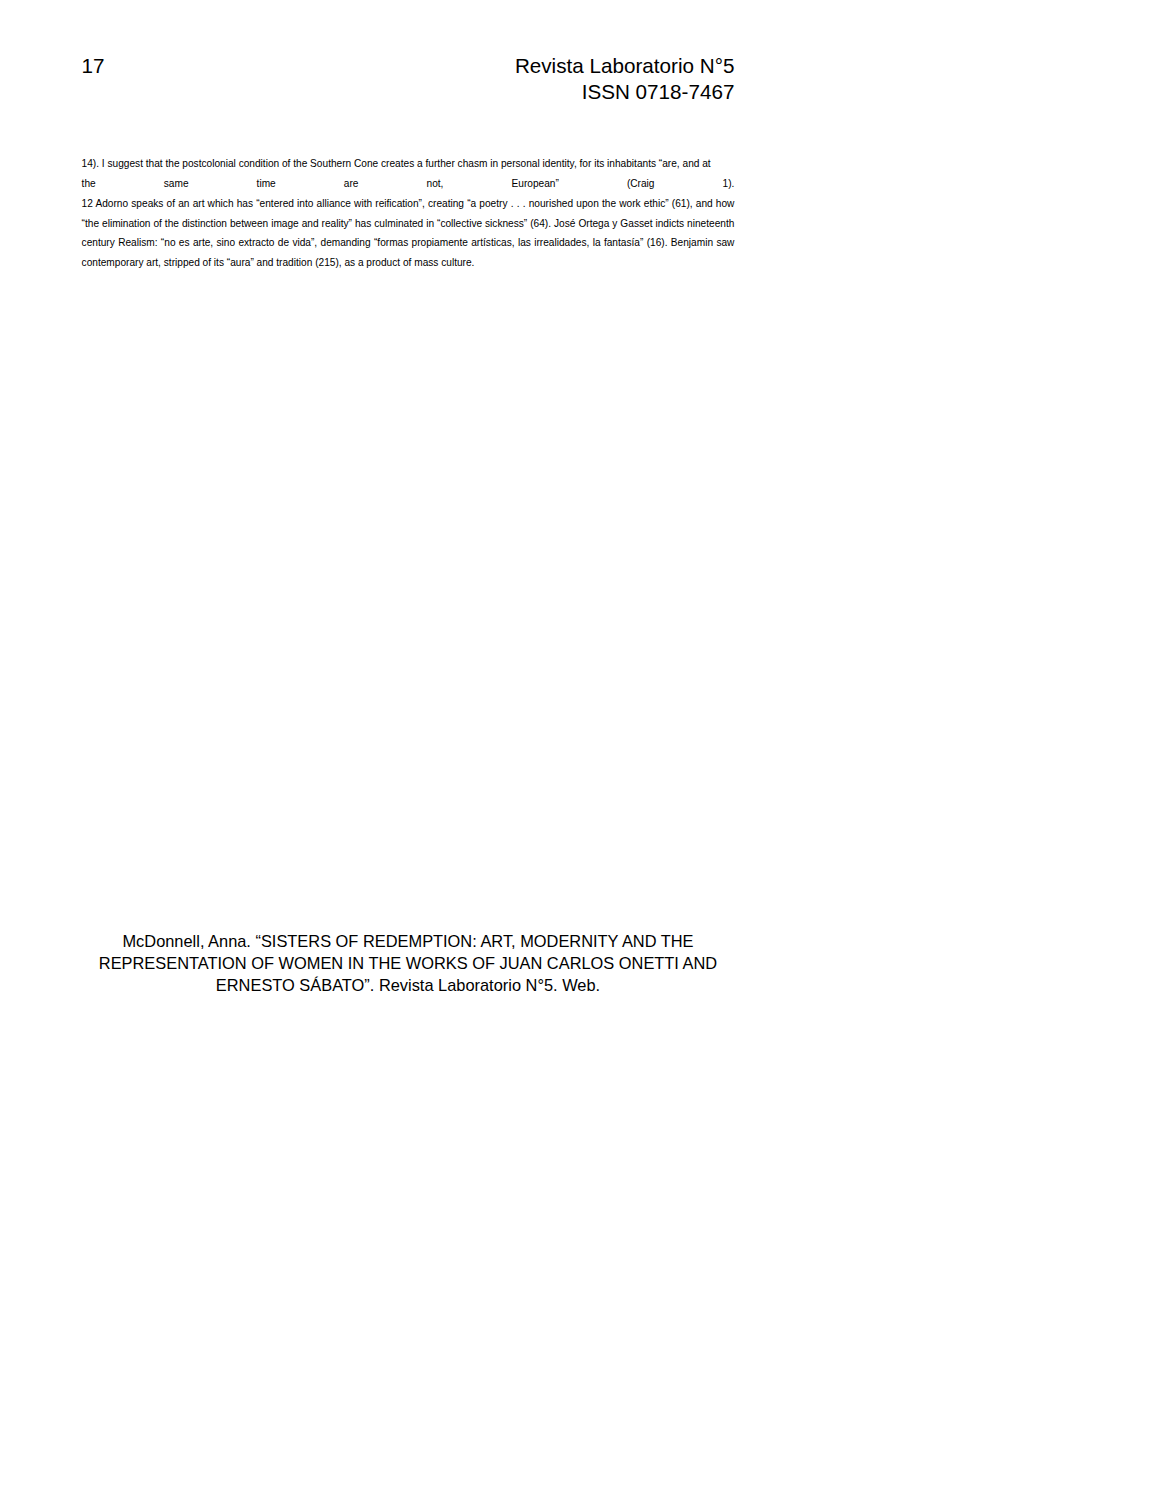17
Revista Laboratorio N°5
ISSN 0718-7467
14). I suggest that the postcolonial condition of the Southern Cone creates a further chasm in personal identity, for its inhabitants “are, and at
the same time are not, European”(Craig 1).
12 Adorno speaks of an art which has “entered into alliance with reification”, creating “a poetry . . . nourished upon the work ethic” (61), and how “the elimination of the distinction between image and reality” has culminated in “collective sickness” (64). José Ortega y Gasset indicts nineteenth century Realism: “no es arte, sino extracto de vida”, demanding “formas propiamente artísticas, las irrealidades, la fantasía” (16). Benjamin saw contemporary art, stripped of its “aura” and tradition (215), as a product of mass culture.
McDonnell, Anna. “SISTERS OF REDEMPTION: ART, MODERNITY AND THE REPRESENTATION OF WOMEN IN THE WORKS OF JUAN CARLOS ONETTI AND ERNESTO SÁBATO”. Revista Laboratorio N°5. Web.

Work required.
Work through the entries above and report the number of lines that include "Laboratorio", with nothing else.

Result for this task.
2